Shutting down illegal abattoirs that have existed for so many years by greasing the palms of corrupt officials is absolutely the right thing to do. But killing people who make a living through the legal business of running abattoirs is not. Not eating beef or cow meat is a matter of one’s own preference. But forcing others not to eat it in a secular, democratic country is not proper. Targeting people for their eating or dressing habits or appearance is the worst form of divisive politics. It has the potential of unleashing anarchy in the country. The government must crush all these criminal acts with an iron hand.

How and why have these groups come into being? What emboldens them to carry out their nefarious activities without fear? The answers to these questions are quite easy if one has been following recent events. At any point in most communities, there are several hotheads who are captivated by the doctrine of “them” and “us” and how “we” are superior to “them.” They get a lift when mainstream votaries of the doctrine start their propaganda war and carry out actions to try and assert their superiority. But the mainstream groups can only go thus far and no further. This disillusions these highly committed but unattached persons and they take it upon themselves to “help the cause” by doing what the larger groups cannot. They find like-minded persons and start attacking “them.”

Of course it helps to have a “friendly” government in place. The fear of prompt and punitive action against them is largely diminished. They are also secure in the knowledge that there will not be a sustained combing operation against them. They know they can carry out one such act, lie low for some time and strike again. There is an old saying in Hindi that “morey sainya bhaey kotwal, ab dar kahe ka” (loosely translated as when my friend is the sheriff, whom do I need to fear). This is what is happening. In the meantime, hate speeches by supposedly responsible politicians and self-styled godmen keeps refueling their commitment to the “cause” and even gives birth to more such groups.

Prime Minister Modi often talked about sabka saath sabka vikas in his campaign speeches in 2014. He also talked about growth and empowering the poor. In a famous speech, he exhorted Pakistan to stop fighting India and work towards jointly fighting poverty and illiteracy in the two countries. Then why is he allowing the fringe elements to hijack his growth agenda? All the good work (and there is plenty of that to talk about) his government has been doing is coming to naught in the face of muscle-flexing by majoritarian forces. In the larger fight between decades old, entrenched Leftist forces in all institutions in India and the Rightist attempts to dislodge them on the back of an electoral victory, it is the poor, the minorities and the marginalized who are suffering. This state of affairs is highly damaging to the social fabric and has the potential of derailing growth.

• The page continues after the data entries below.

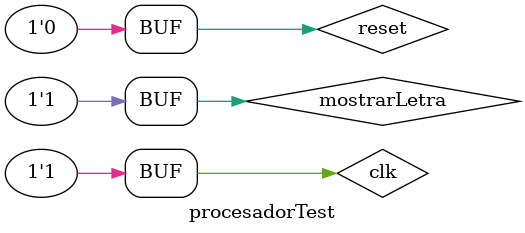
<source format=sv>
module procesadorTest();
	
	logic clk, reset, mostrarLetra;

	logic [6:0] segments;
	
	// instantiate device to be tested
	arm ARM(clk, reset, mostrarLetra,
			  segments);
			  
	// generate clock to sequence tests
	always begin
	clk <= 0; # 5; clk <= 1; #5;
	end
	
	
	initial begin 
		#5; reset = 1; #1; reset = 0;
		
		
		
		#60; 
		mostrarLetra = 0; #10; mostrarLetra = 1;
		
	end
			  
	
	
endmodule
</source>
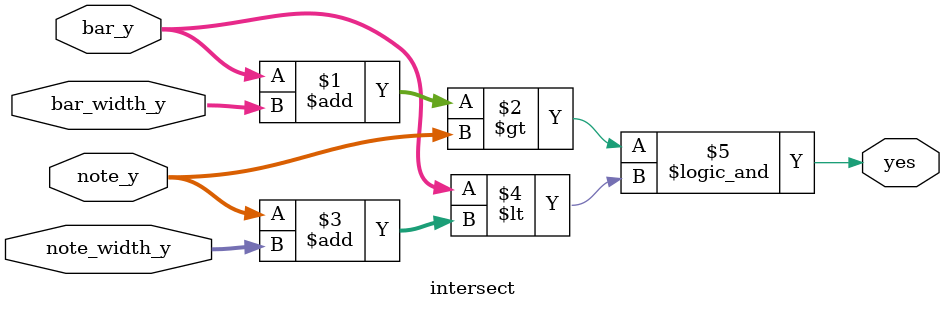
<source format=v>
module intersect(yes, note_y, note_width_y, bar_y, bar_width_y);
    // check if note intersects horizontal bar
    // just checks the y values, x values don't change with time
    input [31:0] note_y;
    input [9:0] bar_y, bar_width_y;
    input [6:0] note_width_y;

    output yes; // high if intersecting

    assign yes = (bar_y + bar_width_y > note_y) && (bar_y < note_y + note_width_y);
    
endmodule
</source>
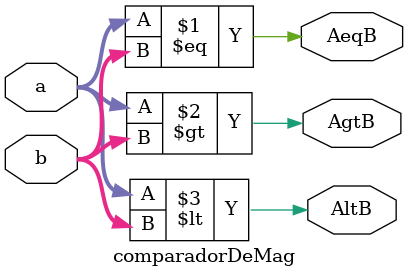
<source format=v>
/*
	Comparadores de magnitude(revisitado)
	Projete, utilizando o Verilog, um circuito que se comporte como um comparador
	de magnitude de 4bits. O circuito possui duas entradas, denominadas "a" e "b",
	ambas de 4 bits. O circuito possui três saídas, denominadas de "AeqB", "AgtB" 
	e "AltB", que indicam quando, respectivamente, A = B, A > B e A < B. No seu projeto, 
	utilize os operadors relacionais
*/
module comparadorDeMag(input [3:0] a,b, output AeqB,AgtB,AltB);
	assign AeqB = (a == b);
	assign AgtB = (a > b);
	assign AltB = (a < b);
endmodule

</source>
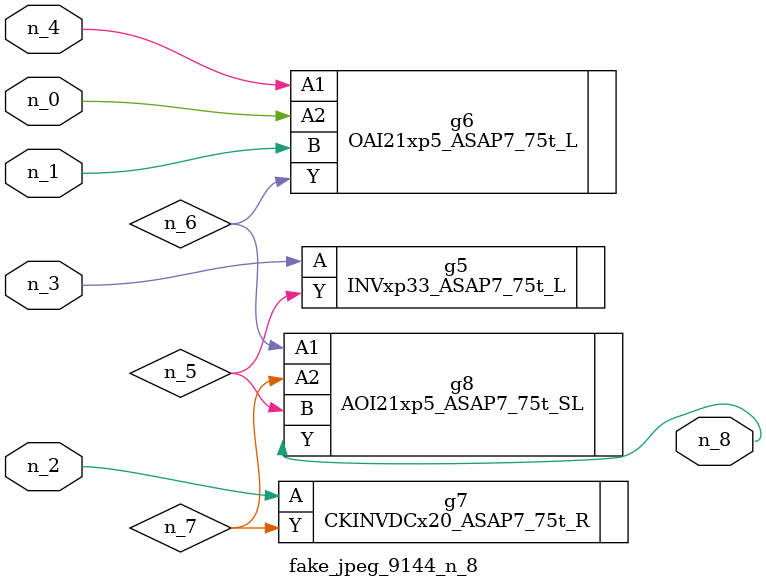
<source format=v>
module fake_jpeg_9144_n_8 (n_3, n_2, n_1, n_0, n_4, n_8);

input n_3;
input n_2;
input n_1;
input n_0;
input n_4;

output n_8;

wire n_6;
wire n_5;
wire n_7;

INVxp33_ASAP7_75t_L g5 ( 
.A(n_3),
.Y(n_5)
);

OAI21xp5_ASAP7_75t_L g6 ( 
.A1(n_4),
.A2(n_0),
.B(n_1),
.Y(n_6)
);

CKINVDCx20_ASAP7_75t_R g7 ( 
.A(n_2),
.Y(n_7)
);

AOI21xp5_ASAP7_75t_SL g8 ( 
.A1(n_6),
.A2(n_7),
.B(n_5),
.Y(n_8)
);


endmodule
</source>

The duty of any elected government in a secular, democratic country is to ensure peaceful existence of all its citizens. Any talk of growth and empowerment sounds hollow in the face of existential crisis. It also creates an atmosphere of fear which is not conducive to attracting foreign investment, a thing for which the prime minister has been working tirelessly. Make in India can only be implemented if India provides stable and peaceful working conditions. Foreign investors will always be wary that the majoritarian forces can turn against them for being usurpers of Indian resources and remitting profits abroad. Political stability is a must for business investments but social stability is equally important for no one likes to invest in a country whose people are at loggerheads with each other. With his elevated stature within the party post single-handedly taking the BJP to a landslide victory in 2014 and now in Uttar Pradesh, Narendra Modi has a big responsibility in this regard. All it will take is a series of stern warnings from the Prime Minister aimed at these rowdies to galvanize law enforcement agencies, bring a modicum of sanity in the public utterances of his party leaders and stop the mischief mongers in their tracks. Is this too much to ask of a man who wants to transform India?